RandomReads is a simple python script for embedding transcription factor binding motifs (input as PFM matrices) to given DNA sequences or to a given mononucleotide background. Python packages needed (and the versions tested with):
biopython==1.72
numpy==1.15.1
No installation is required. To use the randomReads.py script the src/ directory should be added to $PATH or the .py-file from the src/ directory should be copied to a directory already listed in your $PATH. If we assume you have unpacked randomReads to directory home/randomReads/, you should add the following line to your ~/.bashrc or whatever file you use to set your environment variables
export PATH=$PATH:home/randomReads/src
In examples below we use Bedtools to fetch random background sequences from the human genome.
usage: randomReads.py [-h] [--PFMs PFMS [PFMS ...]] [--seqs SEQS] [--L L]
[--N N] [--distance DISTANCE]
[--starts STARTS [STARTS ...]]
[--bgfreqs BGFREQS [BGFREQS ...]] [--concensus {yes,no}]
[--addToReadName ADDTOREADNAME]
[--alphabet {DNA,protein,RNA}] [--seed SEED]
outfile
positional arguments:
outfile Output fasta-file name.
optional arguments:
-h, --help show this help message and exit
--PFMs PFMS [PFMS ...]
Full path(s) to the PFM-file(s). If given, sequences
from this PFM are inserted in the middle of the reads
(unless another position is specified with --start
option). If PFM is not given, random sequences with
the given alphabet frequencies are produced.
--seqs SEQS Full path to the fasta/fastq-file containing the reads
where the PFM is embedded to. If not given, background
is generated using the given background alphabet
frequencies.
--L L Length of the output sequences (default=100, overruled
by the sequence length of --seqs if given).

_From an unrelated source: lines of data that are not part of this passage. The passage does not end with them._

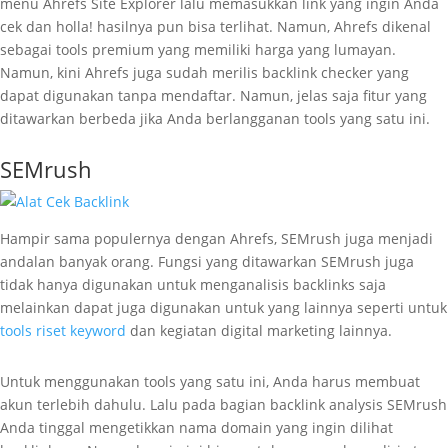
menu Ahrefs Site Explorer lalu memasukkan link yang ingin Anda
cek dan holla! hasilnya pun bisa terlihat. Namun, Ahrefs dikenal
sebagai tools premium yang memiliki harga yang lumayan.
Namun, kini Ahrefs juga sudah merilis backlink checker yang
dapat digunakan tanpa mendaftar. Namun, jelas saja fitur yang
ditawarkan berbeda jika Anda berlangganan tools yang satu ini.
SEMrush
Hampir sama populernya dengan Ahrefs, SEMrush juga menjadi
andalan banyak orang. Fungsi yang ditawarkan SEMrush juga
tidak hanya digunakan untuk menganalisis backlinks saja
melainkan dapat juga digunakan untuk yang lainnya seperti untuk
tools riset keyword
dan kegiatan digital marketing lainnya.
Untuk menggunakan tools yang satu ini, Anda harus membuat
akun terlebih dahulu. Lalu pada bagian backlink analysis SEMrush
Anda tinggal mengetikkan nama domain yang ingin dilihat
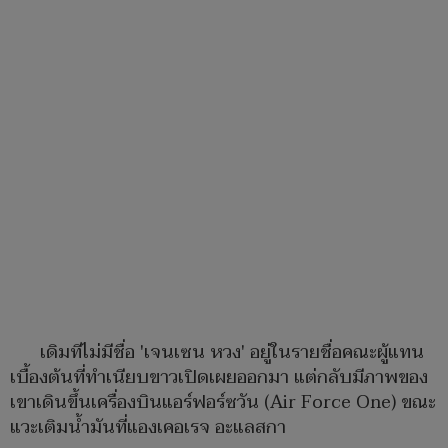
เดิมทีไม่มีชื่อ 'เจนเซน หวง' อยู่ในรายชื่อคณะผู้แทน
เบื้องต้นที่ทำเนียบขาวเปิดเผยออกมา แต่กลับมีภาพของ
เขาเดินขึ้นเครื่องบินแอร์ฟอร์ซวัน (Air Force One) ขณะ
แวะเติมน้ำมันที่แองเคอเรจ อะแลสกา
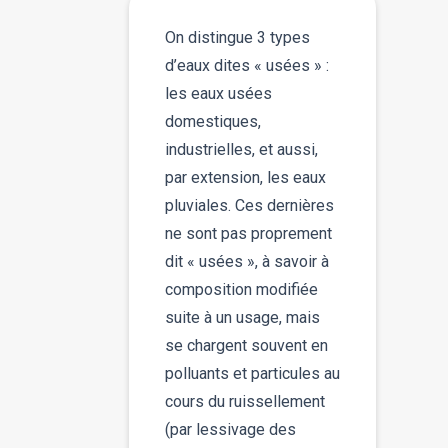
On distingue 3 types
d’eaux dites « usées » :
les eaux usées
domestiques,
industrielles, et aussi,
par extension, les eaux
pluviales. Ces dernières
ne sont pas proprement
dit « usées », à savoir à
composition modifiée
suite à un usage, mais
se chargent souvent en
polluants et particules au
cours du ruissellement
(par lessivage des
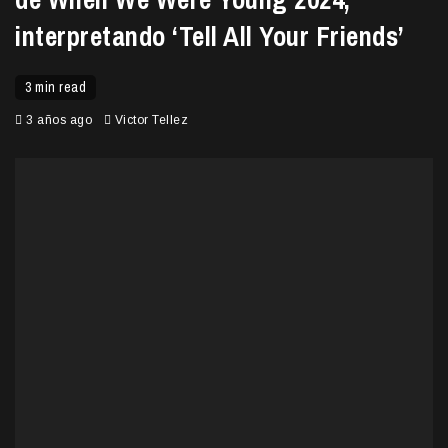
interpretando ‘Tell All Your Friends’
3 min read
3 años ago
Victor Tellez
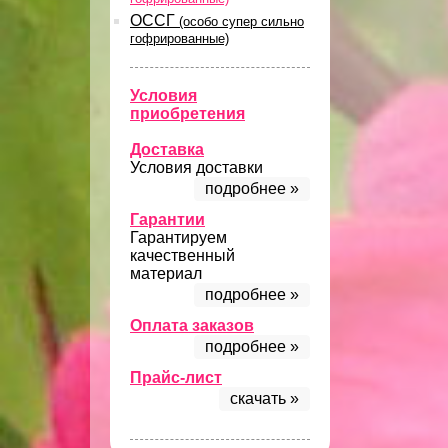
ОССГ
(особо супер сильно
гофрированные)
Условия
приобретения
Доставка
Условия доставки
подробнее »
Гарантии
Гарантируем
качественный
материал
подробнее »
Оплата заказов
подробнее »
Прайс-лист
скачать »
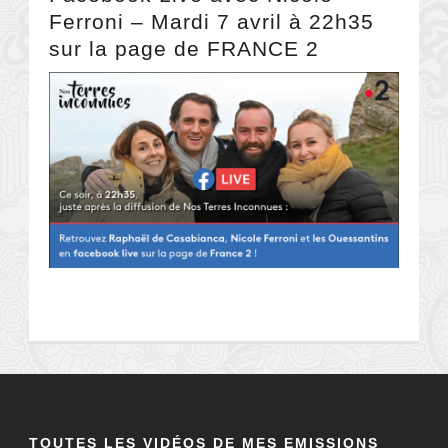
Ferroni – Mardi 7 avril à 22h35
sur la page de FRANCE 2
TOUTES LES VIDÉOS DE MES EMISSIONS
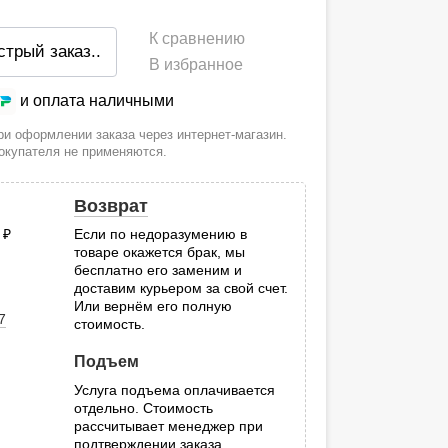
К сравнению
стрый заказ
..
В избранное
и оплата наличными
и оформлении заказа через интернет-магазин.
покупателя не применяются.
Возврат
0
руб.
Если по недоразумению в
товаре окажется брак, мы
.
бесплатно его заменим и
доставим курьером за свой счет.
Или вернём его полную
7
стоимость.
Подъем
Услуга подъема оплачивается
отдельно. Стоимость
рассчитывает менеджер при
подтверждении заказа.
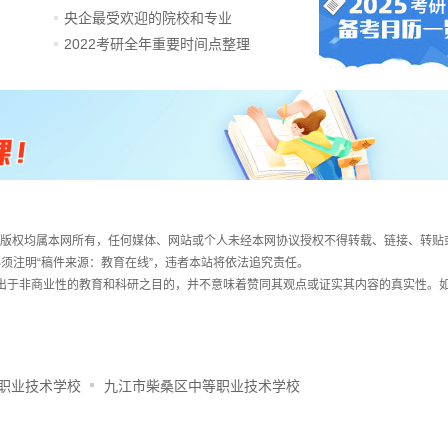
央企最受欢迎的院校和专业
2022考研全年重要时间点整理
件，版权均属本网所有，任何媒体、网站或个人未经本网协议授权不得转载、链接、转贴
须注明“稿件来源：教育在线”，违者本站将依法追究责任。
载出于非商业性的教育和科研之目的，并不意味着赞同其观点或证实其内容的真实性。
职业技术学校
九江市柴桑区中等职业技术学校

--N N Number of sequences generated (default=100000,
overruled by the number of sequences in --seqs if
given).
--distance DISTANCE If given, a pair of PFMs is always inserted at a fixed
istance from each other (default=None)
--starts STARTS [STARTS ...]
Start position(s) of the inserted PFMs
(default=random). If multiple PFMs given, each needs
to be given its own start position.
--bgfreqs BGFREQS [BGFREQS ...]
Background alphabet frequencies, default is flat
background distribution. Order for DNA: A, C, G, T.
Order for protein: A, C, D, E, F, G, H, I, K, L, M, N,
P, Q, R, S, T, V, W, Y. Order for RNA: A, C, G, U.
--concensus {yes,no} If yes, always insert the concensus of the PWM(s). If
no (=defaults), sample from the PFM(s).
--addToReadName ADDTOREADNAME
String added to read names to distinguish them from
background reads (default=embed).
--alphabet {DNA,protein,RNA}
Alphabet used, choices are DNA (=default) or protein.
--seed SEED Seed for the random number generator (default=42).
We use bedtools to fetch random regions from the hg19 human genome assembly. First we extract 1000000 random 100 bp long regions from the genome:
bedtools random -l 100 -n 1000000 -g path/hg19.chrom.sizes > hg19_bg.bed
Then we fetch the underlying sequences:
bedtools getfasta -fi hg19.fasta -bed hg19_bg.bed -fo hg19_bg.fasta
We use these sequences as background templates and place the CTCF motif in the middle of the 100 bp sequences:
randomReads.py hg19_bg_CTCF_embedded.fasta --PFM CTCF_AJ_TAGCGA20NGCT_NGCGCCMYCTAGYGGTN_m2_c4_Cell2013.pfm --seqs hg19_bg.fasta
The sequences with the CTCF motif embedded in the middle are now in file hg19_bg_CTCF_embedded.fasta.